======== PROVIDED PASSAGE

Blame Columbine for this mess. Although violence in our nation's schools over the past several years has been a low, flat statistical line, the political trend since April 20, 1999 has been an upward march toward criminalizing mean-spirited playground behavior. Why? Because while encouraging statistics aren't newsworthy, the images of gun-wielding nerds from Columbine (and now, unfortunately, Santee, California) are perfect fodder for parental fears, irrational rhetoric, and, ultimately, questionable legislation.

Governor Gary Locke is the latest victim of the knee-jerk Columbine response. Unmindful of optimistic U.S. Department of Justice figures (e.g., between 1995 and 1999, the rate of students identifying themselves as victims of crime at school fell from 10 percent to eight percent), Locke has vowed to protect our state's children from themselves. He created a task force through the state attorney general's office several months ago to investigate intimidation and harassment in our schools. Late last month, that task force came back with an "anti-bullying" bill, which, if passed, would mandate that every school in Washington create its own policy that responds to instances of bullying and intimidation on school property. Two weeks ago, the bill passed out of the state senate's education committee, and seems to be barreling its way toward acceptance. A similar bill is currently under review in a committee in the state house of representatives.

At a state senate committee public hearing on January 29, some of Locke's task force members--Attorney General Christine Gregoire, a county sheriff, a couple of teachers, and some bullied schoolchildren--repeated the factually distorted credo of the post-Columbine world: The hair-tugging kind of school bullying of the past is not the gun-threatening bullying we know today. Gregoire said as much, adding, "Bullying can not only be wrong--it can be a life and death situation." Only through swift action, Gregoire asserted, can "we prevent a Columbine from happening in Washington state."

In all, Locke's bill seems harmless, possibly even beneficial. Undeniably, every school in the state has its share of mean-spirited, brutal kids who make hapless victims out of their peers. Rep. Ed Murray (D-43) has been trying for years to pass anti-harassment legislation (a rarity: Murray's concerns pre-date Columbine), because, when he got to office in 1995, he immediately began receiving calls about students being harassed and beaten without reprise, primarily because of their sexual orientation or developmental disability. "We need to do something," Murray says. "We need to set standards at the state level. The rules, as they are, are not working."

And there's nothing wrong with the adult desire to protect children from being hurt by vicious, mean-spirited peer abuse--safe environments are more conducive to better learning. Locke's bill is sensible in that it gives individual schools a lot of control over their own problems, a fair-minded approach that legislators like Murray are seeking.

But local control isn't always the best solution. With this bill, Olympia is asking individual schools to police behavior in a way the state has never done before, and that creates more problems than solutions. One critic of the bill is Gigi Talcott, a Republican state representative from Olympia and a first-grade teacher on leave. Talcott thinks Locke's efforts are a good example of over-legislation. "There are already clear laws on assault and on protecting students from malicious harassment," Talcott says. In other words, ruthlessly beating up the 80-pound weakling at the bus stop is already illegal. But when it comes to fairly implementing the definition of bullying, teachers will have a very difficult time, because not all bullying is the blatant toilet swirly that jocks give geeks. "We [teachers] only see the reaction [to harassment]," Talcott says. "It's very difficult for someone to come in and take one side or the other when you're dealing with kids."

================

[EXERCISE 1]
Answer these questions about the passage on the anti-bullying bill:
(a) On what date did the state senate committee hold its public hearing?
(b) In what year did Rep. Ed Murray get to office?
(c) What grade does Gigi Talcott teach?
The records have no connection to the passage on the anti-bullying bill.

======== RECORDS TO PROCESS

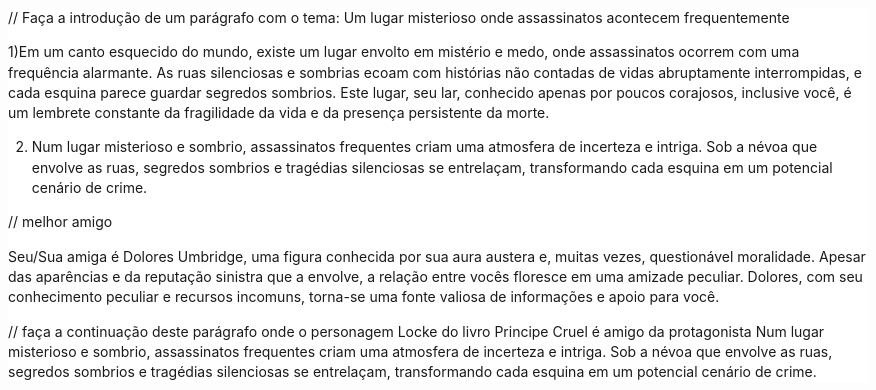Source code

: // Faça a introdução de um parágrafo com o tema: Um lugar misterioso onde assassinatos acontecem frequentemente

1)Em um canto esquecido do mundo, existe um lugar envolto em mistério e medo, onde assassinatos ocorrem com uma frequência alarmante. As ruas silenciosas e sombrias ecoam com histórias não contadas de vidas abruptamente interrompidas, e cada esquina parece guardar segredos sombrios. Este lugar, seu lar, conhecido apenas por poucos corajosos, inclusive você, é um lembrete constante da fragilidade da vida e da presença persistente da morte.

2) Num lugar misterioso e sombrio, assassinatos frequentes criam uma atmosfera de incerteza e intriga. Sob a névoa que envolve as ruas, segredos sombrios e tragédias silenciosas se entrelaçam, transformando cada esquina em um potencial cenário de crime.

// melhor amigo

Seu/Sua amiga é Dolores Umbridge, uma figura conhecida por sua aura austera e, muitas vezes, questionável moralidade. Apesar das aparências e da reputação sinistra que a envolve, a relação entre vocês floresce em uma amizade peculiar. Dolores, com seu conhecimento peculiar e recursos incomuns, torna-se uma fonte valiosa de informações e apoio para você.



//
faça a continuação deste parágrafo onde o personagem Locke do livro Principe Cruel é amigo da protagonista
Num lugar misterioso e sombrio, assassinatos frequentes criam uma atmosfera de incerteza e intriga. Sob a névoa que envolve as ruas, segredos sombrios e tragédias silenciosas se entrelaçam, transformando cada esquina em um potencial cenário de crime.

================

[EXERCISE 2]
Locate each line in the records containing the string "parágrafo", and copy every such line. The match is case-sensitive.

[TASK RESPONSE 1]
(a) January 29
(b) 1995
(c) First grade

[TASK RESPONSE 2]
: // Faça a introdução de um parágrafo com o tema: Um lugar misterioso onde assassinatos acontecem frequentemente
faça a continuação deste parágrafo onde o personagem Locke do livro Principe Cruel é amigo da protagonista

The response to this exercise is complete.